Politicians to pay Sh620,000 for truck roadshows


A political roadshow in Kiambu. file photo | nmg

The Music Copyright Society of Kenya (MCSK) has tripled its tariffs for roadshows, presenting politicians with yet another spending shock during looming campaign season.

Under the new changes, politicians will pay MCSK Sh30,000 per day or a flat annual fees of Sh620,000 for truck roadshows.

Corporate entities, non-governmental organisations and State agencies undertaking promotional road shows also face the same rates.

The new figures represent a tripling of the charges which have been standing at Sh10,000 per day.

“The collecting of society tariffs take effect from the date of publication to the 31st December, 2018,” Attorney General Githu Muigai says in the legal notice number 57 published on April 21 adding that “the Copyright Act (Kenya Association of Music Producers and performance Rights Society of Kenya) Tariffs of 2015 is revoked.”

Prof Muigai has signed off the new rates, clearing the way for the rollout after last week’s nomination headwinds.

Politicians who fail to pay for music copyright at the specified rates face a penalty equivalent to five per cent charge on the defaulted tariff, a charge which is to be compounded for the period it remains unpaid.

Even more defining is the fact that the tariff are subject to an annual increment pegged on “the prevailing rate of inflation”.

The demand for copyrighted music has risen during this season of heightened political activity ahead of the August 8 elections. Political parties had up to yesterday to conclude their nominations.

It is expected that the remaining period to Election Day will be dominated by road shows as candidates try to outdo each other ahead of polls.

Going by an official timelines, the Independent Electoral and Boundaries Commission (IEBC) is expected to publish the names of all nominated candidates by June 7, kicking off intense campaigns.

The Sh30,000 charge per day is significant because it adds up to huge amounts of cash in music royalties and a heavy cost to political contestants.

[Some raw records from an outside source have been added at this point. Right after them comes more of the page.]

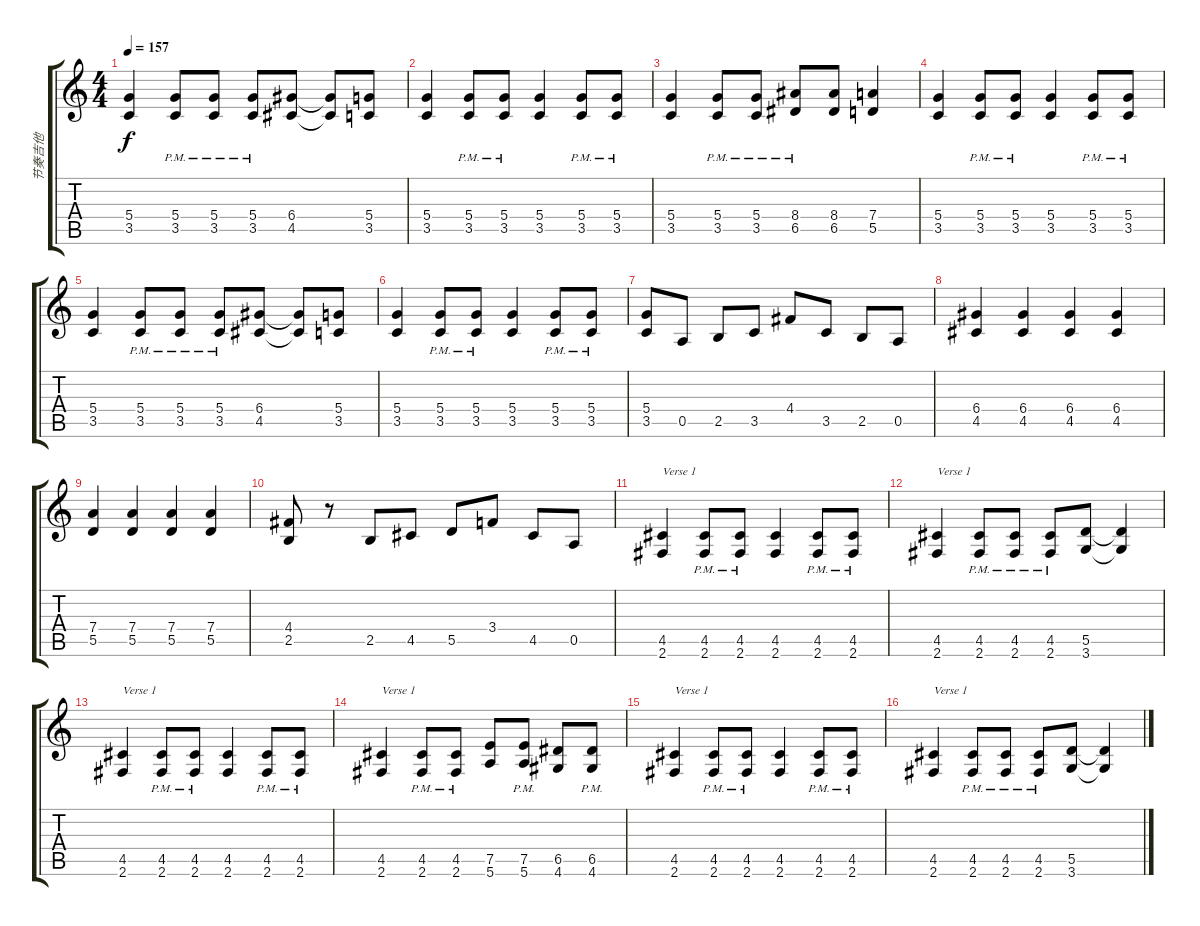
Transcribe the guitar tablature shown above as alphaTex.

\track ("节奏吉他" "节奏吉他") {instrument distortionguitar}
\staff {score tabs}
\tuning (E4 B3 G3 D3 A2 E2) {hide}
\ts (4 4)
\tempo 157
\clef g2
\ks c
(5.4 3.5).4{dy f} (5.4{pm} 3.5{pm}).8 (5.4{pm} 3.5{pm}).8 (5.4{pm} 3.5{pm}).8 (6.4 4.5).8 (6.4{t} 4.5{t}).8 (5.4 3.5).8 |
(5.4 3.5).4 (5.4{pm} 3.5{pm}).8 (5.4{pm} 3.5{pm}).8 (5.4 3.5).4 (5.4{pm} 3.5{pm}).8 (5.4{pm} 3.5{pm}).8 |
(5.4 3.5).4 (5.4{pm} 3.5{pm}).8 (5.4{pm} 3.5{pm}).8 (8.4{pm} 6.5{pm}).8 (8.4 6.5).8 (7.4 5.5).4 |
(5.4 3.5).4 (5.4{pm} 3.5{pm}).8 (5.4{pm} 3.5{pm}).8 (5.4 3.5).4 (5.4{pm} 3.5{pm}).8 (5.4{pm} 3.5{pm}).8 |
(5.4 3.5).4 (5.4{pm} 3.5{pm}).8 (5.4{pm} 3.5{pm}).8 (5.4{pm} 3.5{pm}).8 (6.4 4.5).8 (6.4{t} 4.5{t}).8 (5.4 3.5).8 |
(5.4 3.5).4 (5.4{pm} 3.5{pm}).8 (5.4{pm} 3.5{pm}).8 (5.4 3.5).4 (5.4{pm} 3.5{pm}).8 (5.4{pm} 3.5{pm}).8 |
(5.4 3.5).8 0.5.8 2.5.8 3.5.8 4.4.8 3.5.8 2.5.8 0.5.8 |
(6.4 4.5).4 (6.4 4.5).4 (6.4 4.5).4 (6.4 4.5).4 |
(7.4 5.5).4 (7.4 5.5).4 (7.4 5.5).4 (7.4 5.5).4 |
(4.4 2.5).8 r.8 2.5.8 4.5.8 5.5.8 3.4.8 4.5.8 0.5.8 |
(4.5 2.6).4{txt "Verse 1"} (4.5{pm} 2.6{pm}).8 (4.5{pm} 2.6{pm}).8 (4.5 2.6).4 (4.5{pm} 2.6{pm}).8 (4.5{pm} 2.6{pm}).8 |
(4.5 2.6).4{txt "Verse 1"} (4.5{pm} 2.6{pm}).8 (4.5{pm} 2.6{pm}).8 (4.5{pm} 2.6{pm}).8 (5.5 3.6).8 (5.5{t} 3.6{t}).4 |
(4.5 2.6).4{txt "Verse 1"} (4.5{pm} 2.6{pm}).8 (4.5{pm} 2.6{pm}).8 (4.5 2.6).4 (4.5{pm} 2.6{pm}).8 (4.5{pm} 2.6{pm}).8 |
(4.5 2.6).4{txt "Verse 1"} (4.5{pm} 2.6{pm}).8 (4.5{pm} 2.6{pm}).8 (7.5 5.6).8 (7.5{pm} 5.6{pm}).8 (6.5 4.6).8 (6.5{pm} 4.6{pm}).8 |
(4.5 2.6).4{txt "Verse 1"} (4.5{pm} 2.6{pm}).8 (4.5{pm} 2.6{pm}).8 (4.5 2.6).4 (4.5{pm} 2.6{pm}).8 (4.5{pm} 2.6{pm}).8 |
(4.5 2.6).4{txt "Verse 1"} (4.5{pm} 2.6{pm}).8 (4.5{pm} 2.6{pm}).8 (4.5{pm} 2.6{pm}).8 (5.5 3.6).8 (5.5{t} 3.6{t}).4
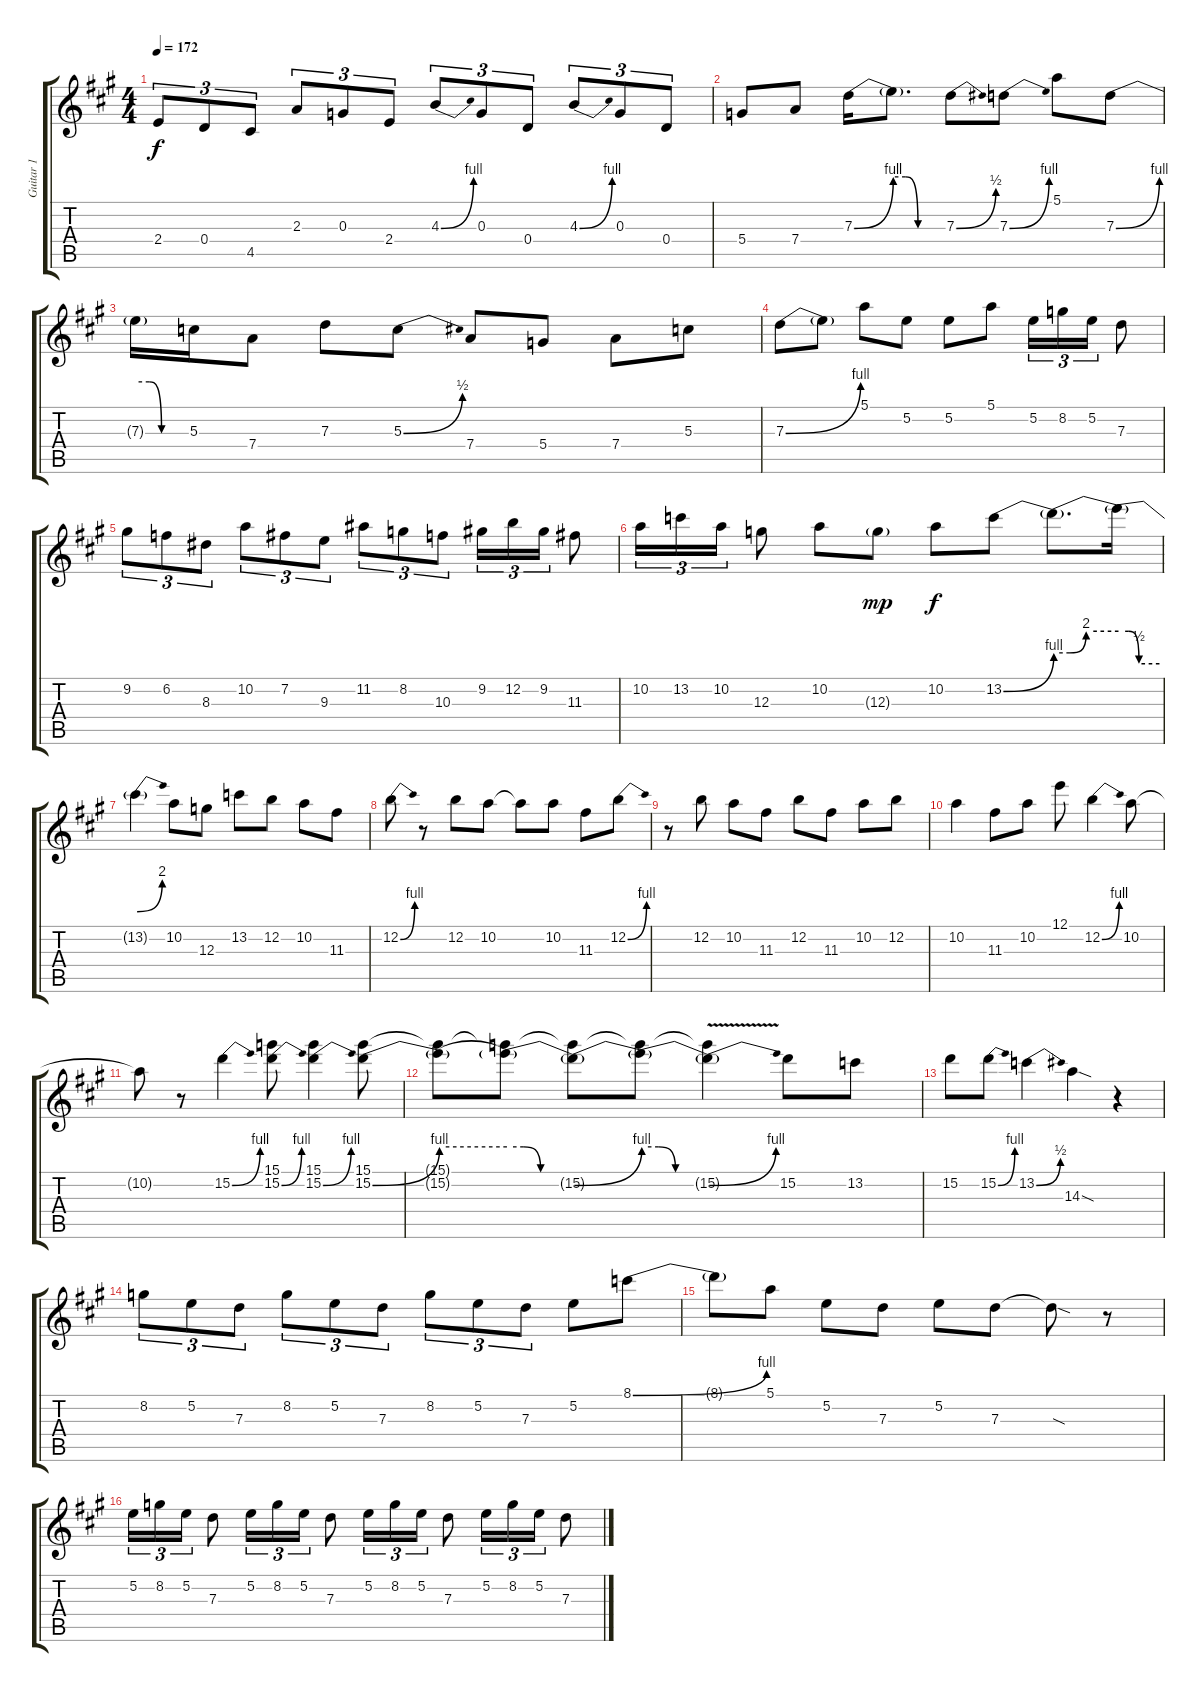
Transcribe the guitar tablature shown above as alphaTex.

\track ("Guitar 1" "Guitar 1") {instrument distortionguitar}
\staff {score tabs}
\tuning (E4 B3 G3 D3 A2 E2) {hide}
\ts (4 4)
\tempo 172
\clef g2
\ks a
2.4.8{tu (3 2) dy f} 0.4.8{tu (3 2)} 4.5.8{tu (3 2)} 2.3.8{tu (3 2)} 0.3.8{tu (3 2)} 2.4.8{tu (3 2)} 4.3{be (bend 0 0 60 4)}.8{tu (3 2)} 0.3.8{tu (3 2)} 0.4.8{tu (3 2)} 4.3{be (bend 0 0 60 4)}.8{tu (3 2)} 0.3.8{tu (3 2)} 0.4.8{tu (3 2)} |
5.4.8 7.4.8 7.3{be (bend 0 0 60 4)}.16 7.3{be (custom 0 4 15 4 30 0 60 0) t}.8{d} 7.3{be (bend 0 0 60 2)}.8 7.3{be (bend 0 0 60 4)}.8 5.1.8 7.3{be (bend 0 0 60 4)}.8 |
7.3{be (custom 0 4 15 4 30 0 60 0) t}.16 5.3.16 7.4.8 7.3.8 5.3{be (bend 0 0 60 2)}.8 7.4.8 5.4.8 7.4.8 5.3.8 |
7.3{be (bend 0 0 60 4)}.8 7.3{t}.8 5.1.8 5.2.8 5.2.8 5.1.8 5.2.16{tu (3 2)} 8.2.16{tu (3 2)} 5.2.16{tu (3 2)} 7.3.8 |
9.2.8{tu (3 2)} 6.2.8{tu (3 2)} 8.3.8{tu (3 2)} 10.2.8{tu (3 2)} 7.2.8{tu (3 2)} 9.3.8{tu (3 2)} 11.2.8{tu (3 2)} 8.2.8{tu (3 2)} 10.3.8{tu (3 2)} 9.2.16{tu (3 2)} 12.2.16{tu (3 2)} 9.2.16{tu (3 2)} 11.3.8 |
10.2.16{tu (3 2)} 13.2.16{tu (3 2)} 10.2.16{tu (3 2)} 12.3.8 10.2.8 12.3{g}.8{dy mp} 10.2.8{dy f} 13.2{be (bend 0 0 60 4)}.8 13.2{be (custom 0 4 15 4 30 8 60 8) t}.8{d} 13.2{be (custom 0 8 15 8 30 2 60 2) t}.16 |
13.2{be (bend 0 2 60 8) t}.4 10.2.8 12.3.8 13.2.8 12.2.8 10.2.8 11.3.8 |
12.2{be (bend 0 0 60 4)}.8 r.8 12.2.8 10.2.8 10.2{t}.8 10.2.8 11.3.8 12.2{be (bend 0 0 60 4)}.8 |
r.8 12.2.8 10.2.8 11.3.8 12.2.8 11.3.8 10.2.8 12.2.8 |
10.2.4 11.3.8 10.2.8 12.1.8 12.2{be (bend 0 0 60 4)}.4 10.2.8 |
10.2{t}.8 r.8 15.2{be (bend 0 0 60 4)}.4 (15.1 15.2{be (bend 0 0 60 4)}).8 (15.1 15.2{be (bend 0 0 60 4)}).4 (15.1 15.2{be (bend 0 0 60 4)}).8 |
(15.1{t} 15.2{be (hold 0 4 60 4) t}).8 (15.1{t} 15.2{be (custom 0 4 15 4 30 0 60 0) t}).8 (15.1{t} 15.2{be (bend 0 0 60 4) t}).8 (15.1{t} 15.2{be (custom 0 4 15 4 30 0 60 0) t}).8 (15.1{t} 15.2{be (bend 0 0 60 4) v t}).4 15.2.8 13.2.8 |
15.2.8 15.2{be (bend 0 0 60 4)}.8 13.2{be (bend 0 0 60 2)}.4 14.3{sod}.4 r.4 |
8.2.8{tu (3 2)} 5.2.8{tu (3 2)} 7.3.8{tu (3 2)} 8.2.8{tu (3 2)} 5.2.8{tu (3 2)} 7.3.8{tu (3 2)} 8.2.8{tu (3 2)} 5.2.8{tu (3 2)} 7.3.8{tu (3 2)} 5.2.8 8.1{be (bend 0 0 60 4)}.8 |
8.1{t}.8 5.1.8 5.2.8 7.3.8 5.2.8 7.3.8 7.3{sod t}.8 r.8 |
5.2.16{tu (3 2)} 8.2.16{tu (3 2)} 5.2.16{tu (3 2)} 7.3.8 5.2.16{tu (3 2)} 8.2.16{tu (3 2)} 5.2.16{tu (3 2)} 7.3.8 5.2.16{tu (3 2)} 8.2.16{tu (3 2)} 5.2.16{tu (3 2)} 7.3.8 5.2.16{tu (3 2)} 8.2.16{tu (3 2)} 5.2.16{tu (3 2)} 7.3.8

Any candidate who chooses to use trucks every day for the remaining 51 days will, for instance, have to part with Sh1.53 million as the cost of music played during their campaigns.

However, those who won the party primaries and have opted for non-stop campaigns for the remaining three months will have to part with at least Sh2.76 million besides other logistics costs.

The increased rates are set to refocus attention on the revenue collection role of MCSK, a lobby accused by musicians of failing to share billions of shillings collected for copyright.

Last year, Intellectual Property Owners Association and Music Publishers Association of Kenya moved to court to demand “clean up” of the MCSK.

The musicians have lately been pushing for a contractual agreement with Kenya Revenue Authority to take up the role of collecting music licence fee for a commission “as long as it discloses the billions collected publicly before remitting the money to MCSK”.